Est-il concevable dans un pays qui se respecte que les députés bénéficient d’un congé de deux mois quand, à plus forte raison, les problèmes socio-économiques des citoyens sont légion?
La session d’automne du Parlement sera ouverte demain, 3 septembre, dans un contexte politique délétère. A la veille de la rentrée sociale, l’Algérie donne l’impression de naviguer à vue.
Le pays est plongé dans une léthargie totale, résultat paradoxalement, des élections législatives du 10 mai dernier, à la veille desquelles le changement a été promis. Mais à la place du changement, on continue de gérer le statu quo. Ce qui fera dire à des observateurs que cette reprise parlementaire est un non-événement.
Les nouveaux députés, en «congé» depuis le 2 juillet dernier, vont-ils rejoindre l’assemblée pour poursuivre l’hibernation? Car, rien ne dit, jusqu’à preuve du contraire, qu’ils vont s’employer à exercer leurs prérogatives et assumer les missions pour lesquelles ils sont élus et installés.
Hier, soit à 48 h de l’ouverture de la session d’automne, les locataires de la chambre basse du Parlement ne se bousculent pas à l’APN pour préparer cette reprise. Ils sont toujours confinés dans leur tour à considérer combien est commode le statut dont ils bénéficient depuis le 10 mai 2012. Autant dire que la reprise de demain ne sera pour eux qu’une séance alternée d’hibernation et de bâillements qui durera le temps d’une session.
Quant aux problèmes des citoyens, ils peuvent attendre. D’ailleurs, les députés ne s’en soucient guère. Est-il concevable dans un pays qui se respecte que les députés bénéficient d’un congé de deux mois quand, à plus forte raison, les problèmes socio-économiques des citoyens sont légion?

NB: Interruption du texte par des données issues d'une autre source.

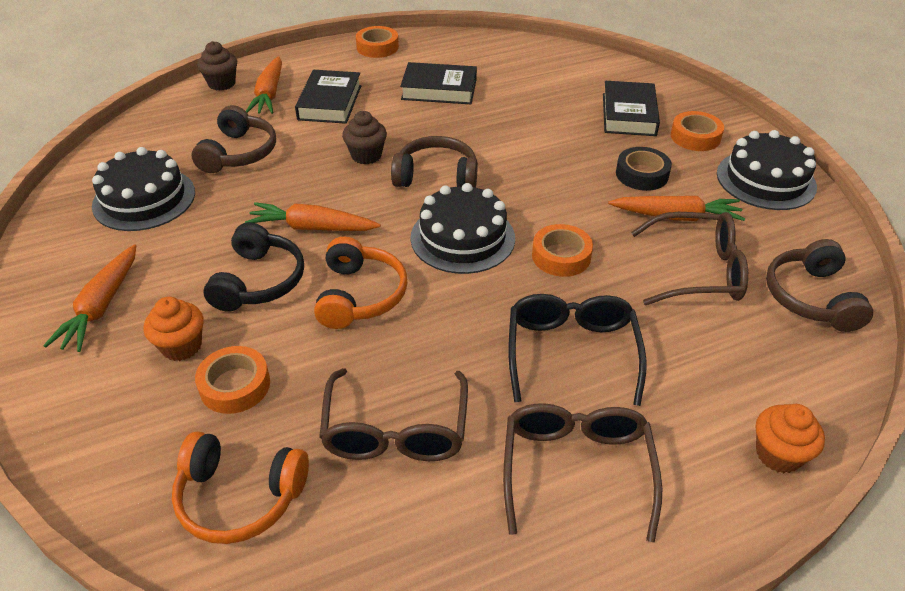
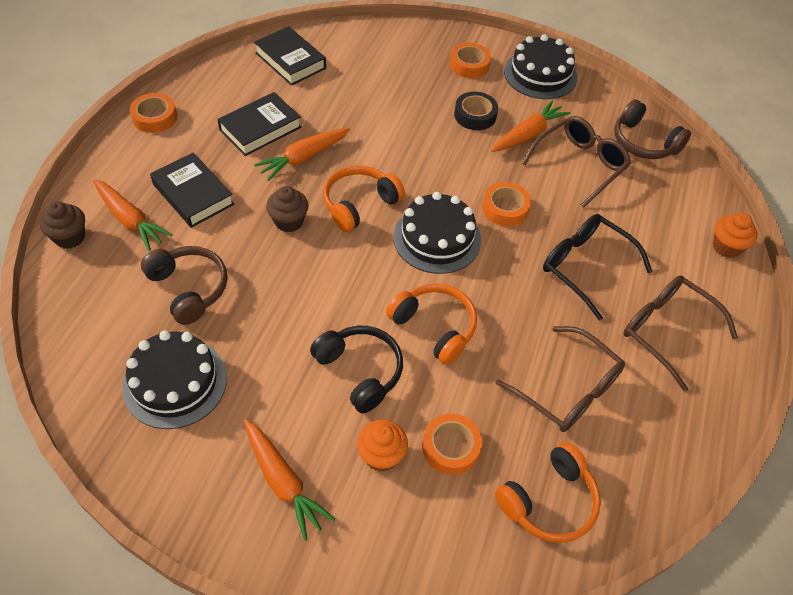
camera: 50 degrees left, 10 degrees up
orange carrot [245,202,381,231] -> orange carrot moved to [254,128,350,181]
brown headphones [391,136,478,188] -> orange headphones [323,165,405,232]
black book [603,81,660,136] -> black book moved to [254,26,326,86]

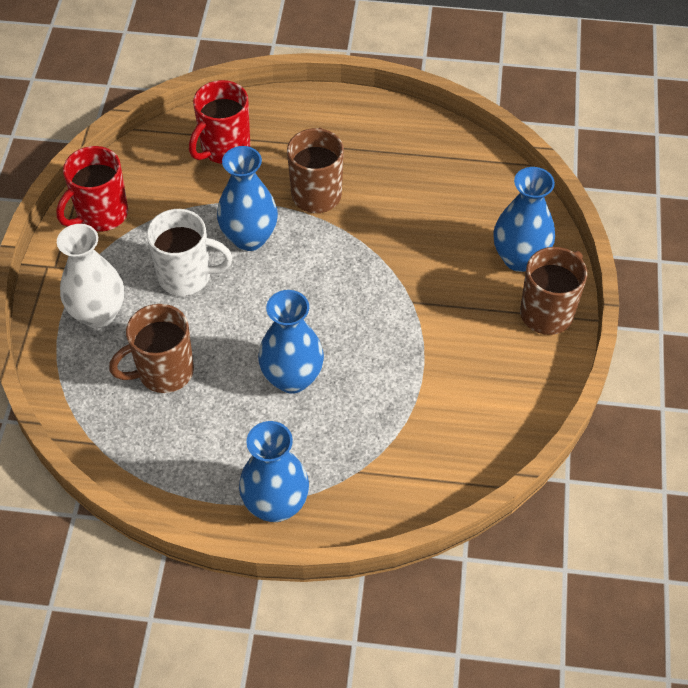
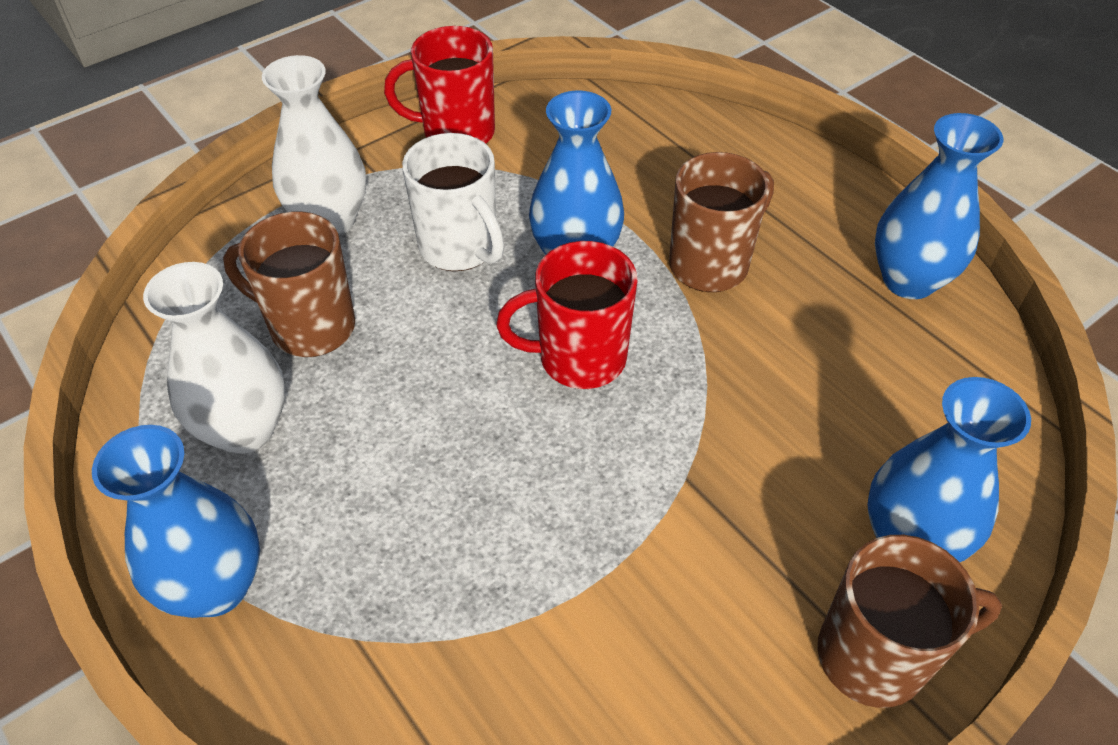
camera: 45 degrees right, 5 degrees down
red mug [189,80,250,164] -> red mug moved to [496,241,637,389]
blue vase [258,290,324,394] -> blue vase moved to [875,113,1003,299]
none -> white vase [143,262,285,454]

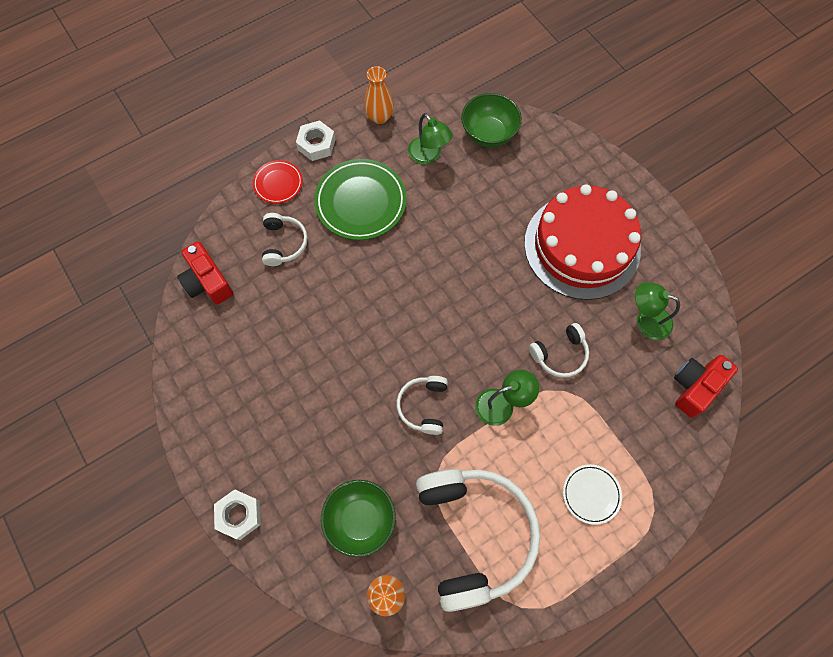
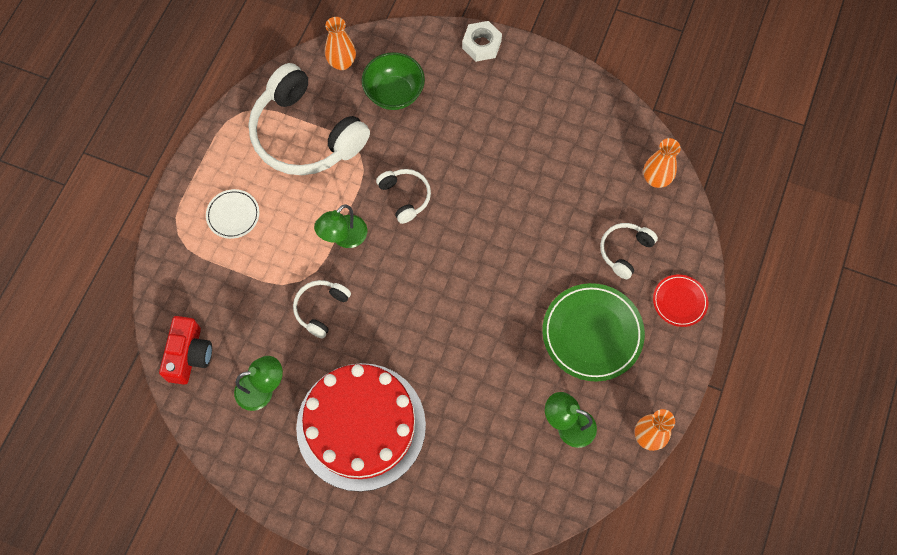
camera: 145 degrees right, 0 degrees up
red camera [177,241,233,304] -> orange vase [643,138,681,188]
white headphones [262,213,308,266] -> white headphones turned 75 degrees clockwise [600,223,658,279]
white nut [296,120,335,161] -> none
green bowl [461,93,522,147] -> none

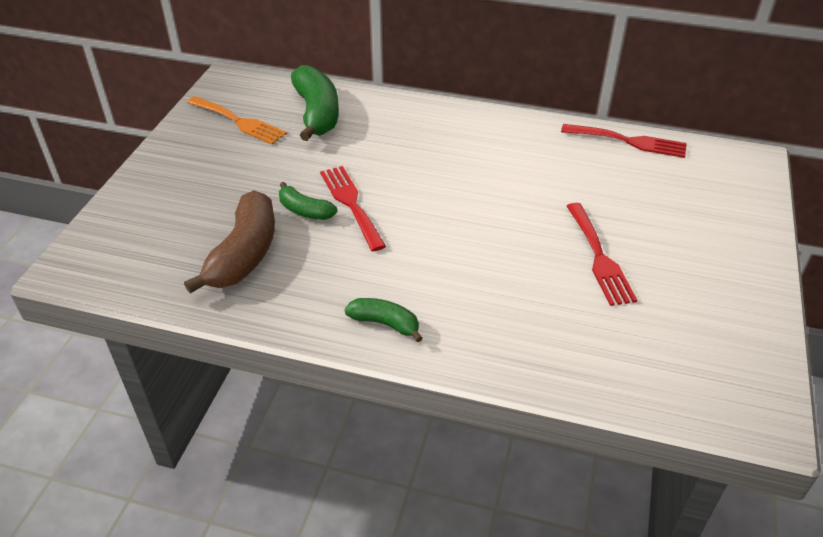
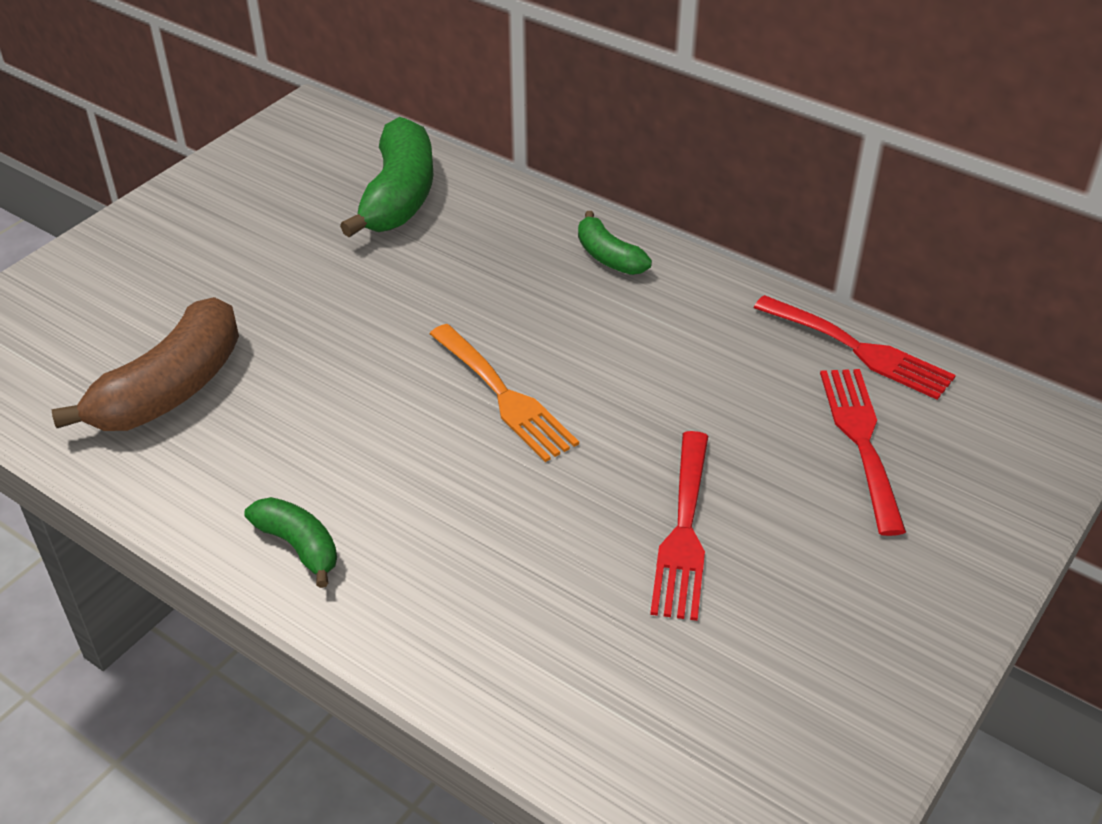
camera: 20 degrees right, 0 degrees up
orange fork [187,96,287,145] -> orange fork moved to [430,324,579,462]
green banana [279,182,337,220] -> green banana moved to [578,211,652,275]
red fork [320,166,386,251] -> red fork moved to [820,369,906,536]

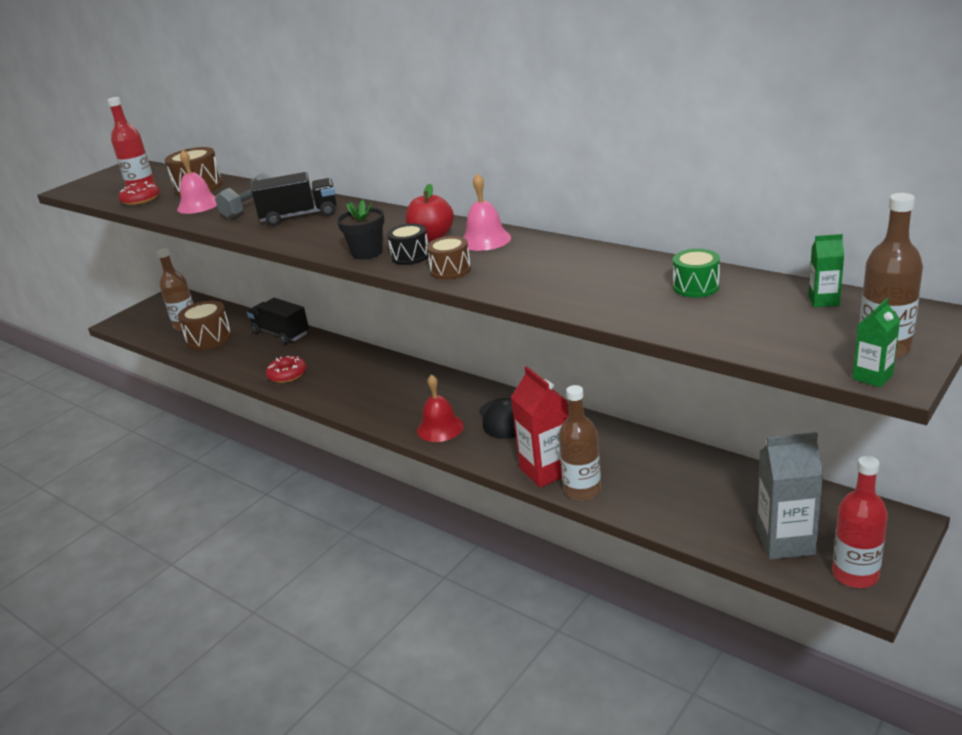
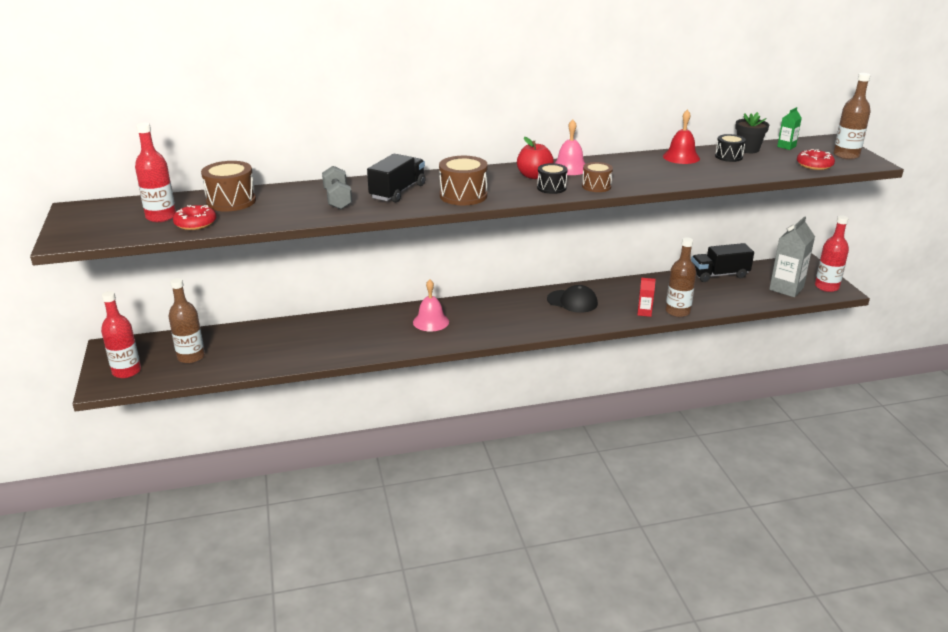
camera: 55 degrees left, 0 degrees up
pink bell [177,150,217,214] -> pink bell moved to [413,279,449,332]
brown drum [178,301,232,350] -> brown drum moved to [439,156,488,206]
black truck [247,298,309,344] -> black truck moved to [691,243,754,282]
red donut [266,356,306,383] -> red donut moved to [797,149,835,170]
black flower pot [337,200,384,260] -> black flower pot moved to [735,112,769,153]
red bell [417,374,464,442] -> red bell moved to [663,110,700,164]
red carton [511,366,569,488] -> red carton [637,278,656,317], size x0.50
green drum [673,249,720,298] -> black drum [715,134,746,162]
green carton [852,298,900,387] -> none
none -> red bottle [101,291,141,378]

Un article du statut des députés stipule que ces derniers sont obligés «d’être fidèles au mandat du peuple et de demeurer à l’écoute permanente de ses aspirations».
Or, combien de parlementaires le sont-ils réellement? Combien de députés ont ouvert des permanences dans leurs circonscriptions respectives et engagé des secrétaires? Durant ces deux derniers mois, les Algériens ont vécu au rythme des coupures d’électricité, des flambées injustifiées des prix des produits de large consommation et de manifestations quotidiennes.
Les parlementaires n’étaient pas à l’écoute des citoyens. Ils ont manqué une opportunité de se faire une crédibilité.
Les députés peuvent aussi interpeller le gouvernement sur des questions d’actualité. L’une de leurs missions est aussi le contrôle de l’action du gouvernement.
Pour remplir leur mandat, ils bénéficient de l’immunité parlementaire.
L’article 109 de la Constitution édicte qu’ «ils ne peuvent faire l’objet de poursuite, d’arrestation ou en général de toute action civile ou pénale ou pression, en raison des opinions qu’ils ont exprimées, des propos qu’ils ont tenus ou des votes qu’ils ont émis dans l’exercice de leur mandat».
Mais de toutes ces largesses, les députés semblent ne vouloir profiter que des avantages matériels. Etant auxiliaires du pouvoir exécutif, ils se complaisent dans leur rôle de petits fonctionnaires, grassement rémunérés. Mais encore faut-il qu’il y ait un gouvernement. Car, à cette assemblée inerte, il faut ajouter la paralysie du gouvernement qui fonctionne avec sept ministres intérimaires depuis les dernières élections législatives.
Le changement promis aux Algériens doit donc attendre. Les promesses sont avérées n’être que de la poudre aux yeux et les Algériens ne savent plus à quel saint se vouer. En mal de légitimité, l’actuelle assemblée risque d’être une copie conforme de celle qui l’a précédée: une chambre d’enregistrement et de repos. La composante étant la même, il serait laborieux de prêter aux nouveaux députés, du moins à la majorité, toute volonté d’engager un sursaut de dignité.
Ne dit-on pas que les peuples ont les dirigeants qu’ils méritent, il faut aussi dire qu’ils ont les députés qu’ils ont «élus».
Cela se passe alors que la société, pour reprendre le politologue Rachid Grim qui s’exprimait récemment sur le journal électronique Algérie Express, est au bord de l’explosion pour toutes sortes de raisons: raisons économiques avec un profond malaise dans les entreprises publiques et privées, complètement prises dans un étau bureaucratique qui les empêche de se développer, et parfois même de survivre. Et aussi et surtout, ajoute le politologue, une vision étriquée du développement économique par un système qui se contente de vivre sur la rente pétrolière qu’il continue de gérer pour ses seuls intérêts.